**To do**
Please restate every record below word for word and skip the pictures.

**Provided entries**
****************************************
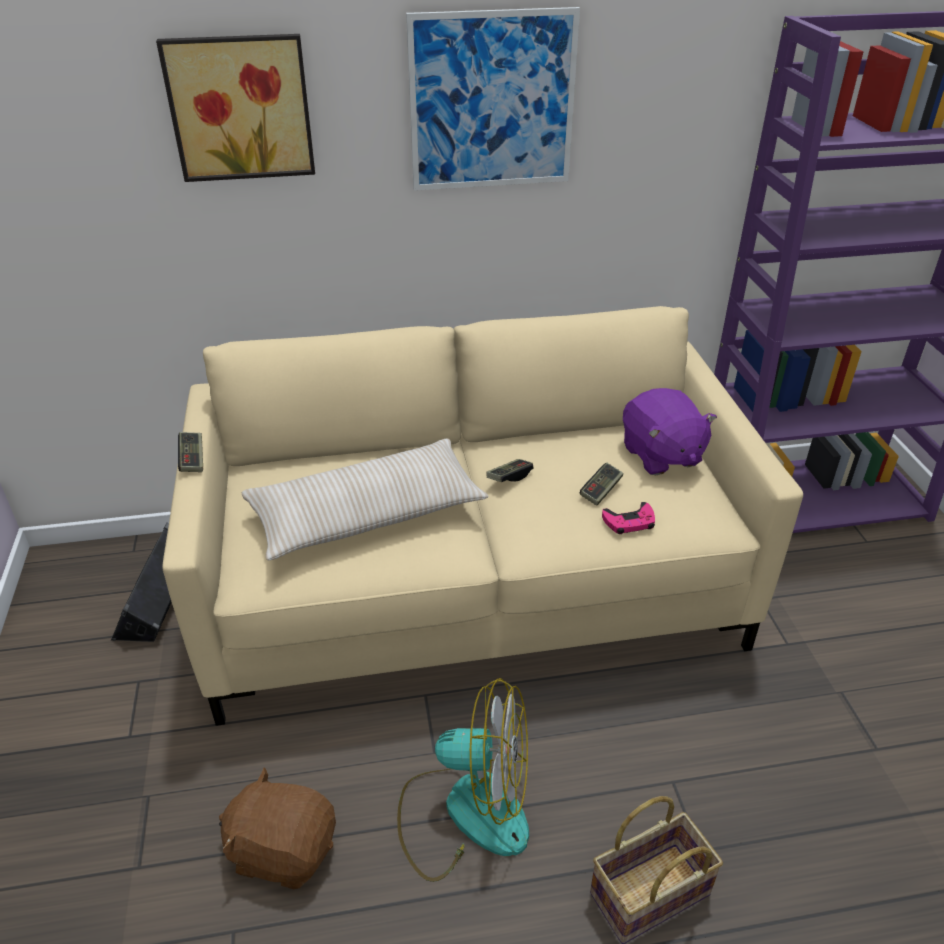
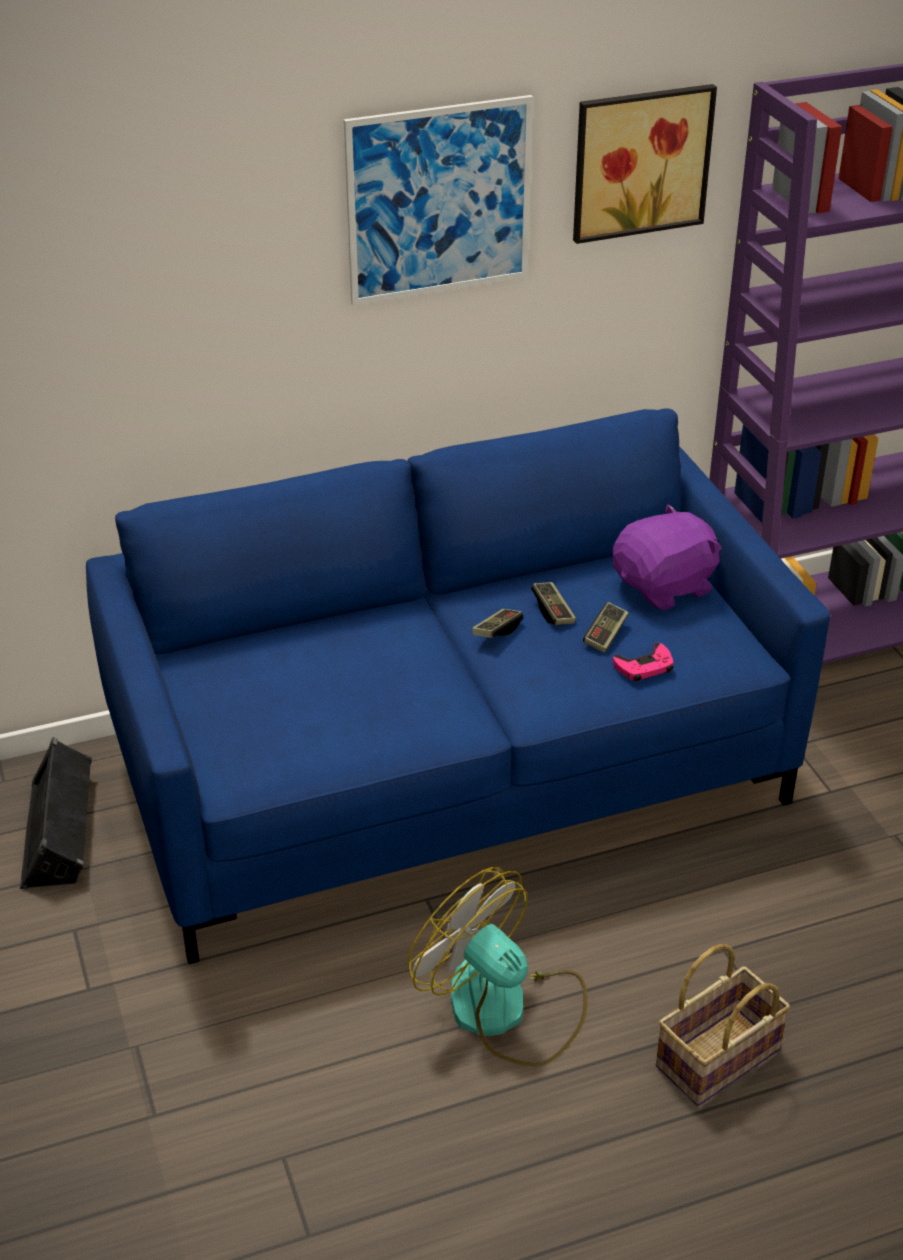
camera: 10 degrees left, 0 degrees up
(192, 459) = (134, 650): game controller -> game controller (553, 611)
(240, 107) = (157, 235): picture -> picture (639, 160)
(283, 849) = (312, 1075): brown plush toy -> none
(367, 514) = (344, 692): beige pillow -> none
(465, 811) = (504, 1009): fan -> fan turned 135 degrees counterclockwise
(472, 589) = (451, 775): beige sofa -> blue sofa
(660, 455) = (665, 587): purple plush toy -> purple plush toy turned 90 degrees counterclockwise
****************************************
**Exercise solution**
camera: 10 degrees left, 0 degrees up
(192, 459) = (134, 650): game controller -> game controller (553, 611)
(240, 107) = (157, 235): picture -> picture (639, 160)
(283, 849) = (312, 1075): brown plush toy -> none
(367, 514) = (344, 692): beige pillow -> none
(465, 811) = (504, 1009): fan -> fan turned 135 degrees counterclockwise
(472, 589) = (451, 775): beige sofa -> blue sofa
(660, 455) = (665, 587): purple plush toy -> purple plush toy turned 90 degrees counterclockwise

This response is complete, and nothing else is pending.